Grainger: Jungle Book (CD Review - The Age, Melbourne, 1996)

"The worth of my music will never be guessed or its value to mankind felt, until the approach to it is consciously undertaken as a pilgrimage to sorrows." So wrote Percy Grainger, a composer whose music we normally associate with the dandified frivolity of Handel in the Strand or English Country Gardens.

Stephen Layton and is fine choir Polyphony do Grainger a great service by making this disc essentially a "pilgrimage to sorrows".The moving rendition of the sea shanty Shallow Brown on the first track shows Grainger's superb ability to plumb the depths of human sorrow.  Its moaning and wailing accompaniment of harmonium, guitars, mandolins, ukeleles and the like sounds very much like a raging storm at sea.
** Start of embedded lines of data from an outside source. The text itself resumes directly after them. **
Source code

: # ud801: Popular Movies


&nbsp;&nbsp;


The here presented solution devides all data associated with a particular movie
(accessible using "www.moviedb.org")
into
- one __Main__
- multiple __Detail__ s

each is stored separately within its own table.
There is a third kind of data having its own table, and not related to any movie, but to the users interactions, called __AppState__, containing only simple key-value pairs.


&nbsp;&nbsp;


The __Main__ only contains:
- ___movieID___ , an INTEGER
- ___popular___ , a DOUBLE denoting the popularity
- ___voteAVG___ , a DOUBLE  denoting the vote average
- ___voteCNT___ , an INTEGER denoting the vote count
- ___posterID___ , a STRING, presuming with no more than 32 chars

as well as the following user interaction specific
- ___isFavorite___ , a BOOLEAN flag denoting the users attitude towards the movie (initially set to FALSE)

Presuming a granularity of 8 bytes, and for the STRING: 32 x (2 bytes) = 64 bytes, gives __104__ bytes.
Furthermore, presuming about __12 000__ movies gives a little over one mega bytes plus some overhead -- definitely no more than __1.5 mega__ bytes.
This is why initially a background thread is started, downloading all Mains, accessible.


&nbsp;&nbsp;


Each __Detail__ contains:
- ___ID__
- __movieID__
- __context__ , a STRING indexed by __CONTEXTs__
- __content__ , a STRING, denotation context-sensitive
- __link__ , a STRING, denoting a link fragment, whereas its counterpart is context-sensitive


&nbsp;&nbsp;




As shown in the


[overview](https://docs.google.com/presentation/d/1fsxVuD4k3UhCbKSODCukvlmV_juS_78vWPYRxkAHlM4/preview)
At the heart of this recital lie Grainger's Jungle Book settings.The pervasive melancholy of Kipling's verse seems to have released Grainger from his more stock-in-trade style and allowed him greater freedom in harmony and orchestration.  Particularly effective Jungle Book settings include the elegiac Beaches of Lukannon, with its mirage-like middle section, the baying Red Dog so well realised by John Mark Ainsley and The Only Son, where Grainger and Polyphony are at their sinuous and sensuous best.  Layton has also included Grainger's settings of folk songs and other texts by Kipling, whose famous Recessional is set in a fervently "proper" Edwardian style, suggesting Tories-at-prayer.